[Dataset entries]
╭──

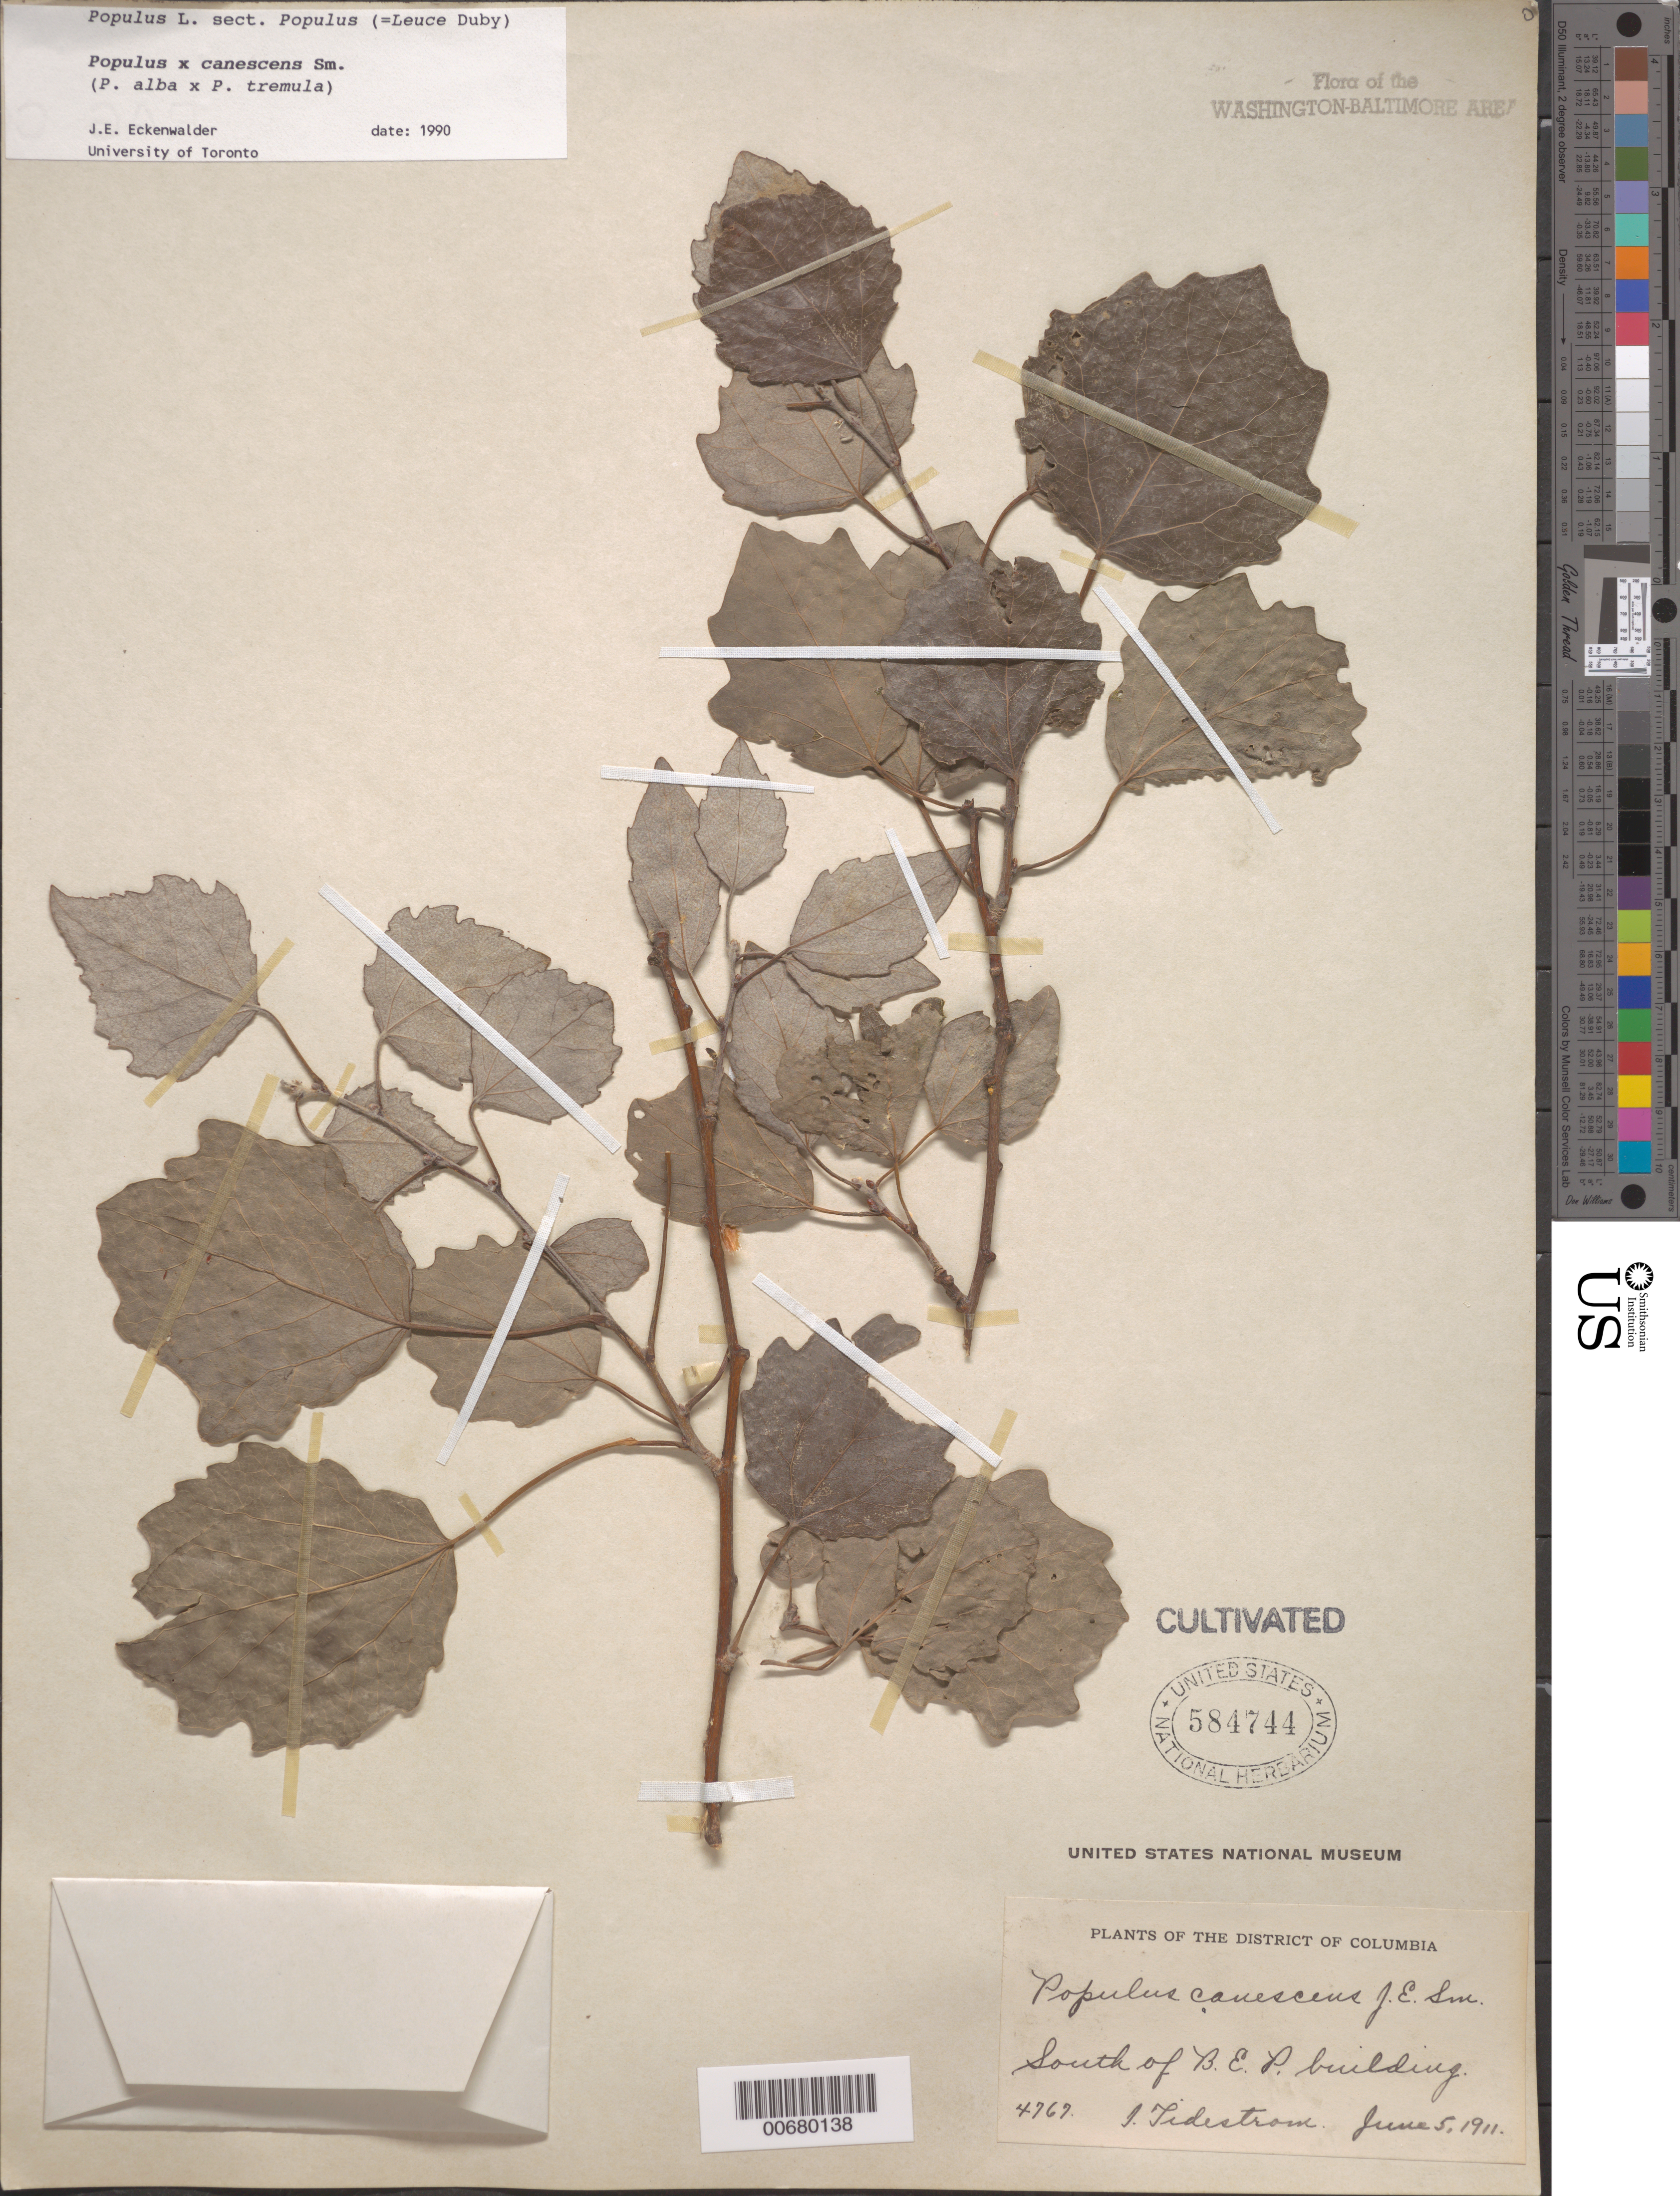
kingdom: Plantae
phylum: Tracheophyta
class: Magnoliopsida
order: Malpighiales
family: Salicaceae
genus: Populus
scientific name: Populus x canescens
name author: (Aiton) Sm.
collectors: I. F. Tidestrom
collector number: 4767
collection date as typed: June 5, 1911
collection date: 1911-06-05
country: United States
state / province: District of Columbia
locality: South of B.E.P. Building.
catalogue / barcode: US 584744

╰──

■ **Exercise description**
Reproduce every line of the material above word for word, omitting the pictures.

■ **Task result**
kingdom: Plantae
phylum: Tracheophyta
class: Magnoliopsida
order: Malpighiales
family: Salicaceae
genus: Populus
scientific name: Populus x canescens
name author: (Aiton) Sm.
collectors: I. F. Tidestrom
collector number: 4767
collection date as typed: June 5, 1911
collection date: 1911-06-05
country: United States
state / province: District of Columbia
locality: South of B.E.P. Building.
catalogue / barcode: US 584744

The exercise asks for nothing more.